Possible New Concerns for Opioid Use in Older Adults
Opioid medications are those that belong to the narcotic drug class. Opioids or narcotic agents are opiate or opiate derivative drugs that medic ally are used to treat severe and intractable pain issues. Drugs such as morphine, oxycontin, vicodin, codeine, and heroin belong to this drug classification. As is evident be the names that are presented in the previous sentence, one automatically not only associates these drugs with powerful pain management, but also with the potential for abuse and addiction. Older adults often use many of these powerful medications and it is now thought that they may potentially lead to certain risks that were once not thought to be associated with these drugs. In addition, it was thought that opioids as a drug class all incur a similar risk profile and this also may not be true.

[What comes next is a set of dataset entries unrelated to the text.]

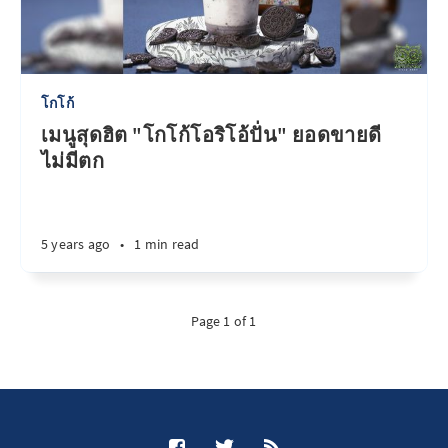
โกโก้
เมนูสุดฮิต "โกโก้โอริโอ้ปั่น" ยอดขายดี
ไม่มีตก
5 years ago
•
1 min read
Page 1 of 1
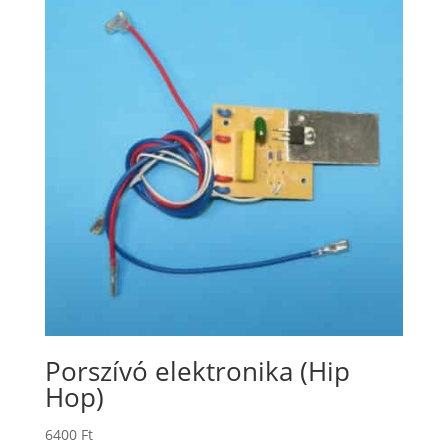
Porszívó elektronika (Hip
Hop)
6400
Ft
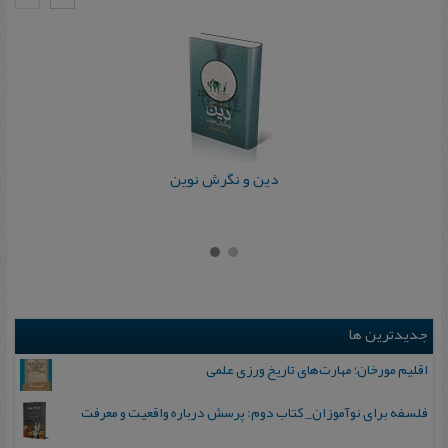
دین و نگرش نوین
جدیدترین ها
اقلیم مورخان؛ مهارت‌های تاریخ ورزی علمی
فلسفه برای نوآموزان_ کتاب دوم: پرسش درباره واقعیت و معرفت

In a recent study led by Dr. Daniel Solomon and reported in the Archives of Internal Medicine, older adults who took codeine for more than 180 days were at increased risk for experiencing cardiovascular complications. Furthermore, those elderly who took oxycodone or codeine for only 30 days had increased levels of mortality due to any cause (Arch. Intern. Med, 2010). However, this 30 day level of increased mortality was not found to exist for all opioids.

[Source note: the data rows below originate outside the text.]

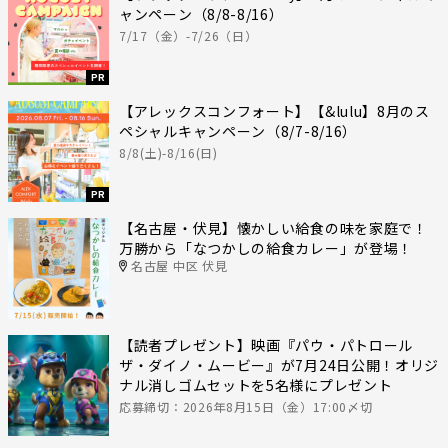
ャンペーン（8/8-8/16）
7/17（金）-7/26（日）
PR
【アレックスコンフォート】【&lulu】8月のス
ペシャルキャンペーン（8/7-8/16）
8/8(土)-8/16(日)
PR
【名古屋・伏見】懐かしい給食の味を家庭で！
万勝から「なつかしの給食カレー」が登場！
名古屋 中区 伏見
【読者プレゼント】映画『パウ・パトロール
ザ・ダイノ・ムービー』が7月24日公開！オリジ
ナル消しゴムセットを5名様にプレゼント
応募締切：2026年8月15日（金）17:00〆切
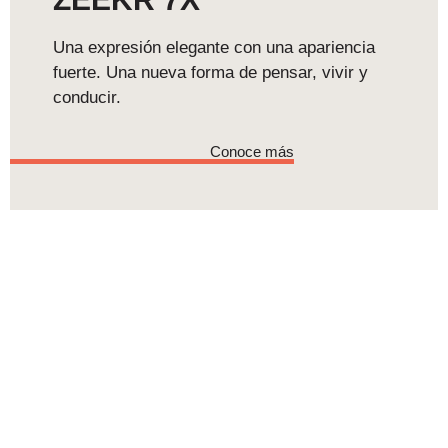
Una expresión elegante con una apariencia
fuerte. Una nueva forma de pensar, vivir y
conducir.
Conoce más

The study also evaluated the risk of opioid medications in comparison to two other medication groups frequently used to treat pain among older adults—non-steroidal anti-inflammatory agents, frequently referred to as NSAIDs, and selective cyclooxygenase-2 inhibitors such as Celebrex. Solomon’s study found that the rate of adverse events was high for all three groups. Solomon and his group calculated the rate of adverse events as a ratio of incidents experienced by elderly individuals taking one of these three drug classifications per 1000 person years. However, although the rates were elevated for all three groups, those taking opioid medications experienced the highest rates of severe adverse occurrences often leading to hospitalization. The surprising results showed that the rate of pelvis, hip, wrist and humerus fractures was 101 per 1,000 person-years in the opioid group! This was in comparison to 19 per 1,000 person-years in the selective cycloxygenase-2 inhibitor group and 26 per 1,000 person-years in the group that took NSAIDs.
Although this study demonstrates some important clinical complications that could be associated with extended opioid usage, it is not attempting to nullify the value that these medications can have if used judiciously. However, it does provide an important reminder to those working clinically with the older adult that one should closely monitor the need of the opioid and the type of opioid used, closely track its duration of use, and possibly look for another medication that may have a safer profile and a similar efficacy if extended use will be necessary.
A final thought also has to be inserted here as well. Since medication abuse among the elderly is not a rarity and since many older adults frequently misuse or even take pain medication they get from other older adults, medical professionals have to also start educating and warning older adults about the potential complications of doing this. Especially in light of the new information from the Solomon study, educating older adults about the possibly severe, and even life-threatening effects, of taking opioid medications in an unauthorized and unsupervised manner needs to be done more aggressively. As a person who has witnessed this type of behavior among the elderly, as well as who has worked and counseled older adults on the serious consequences of this type of behavior, I understand the potential and the serious consequences that all too frequently happen when older adults abuse these powerful forms of medication.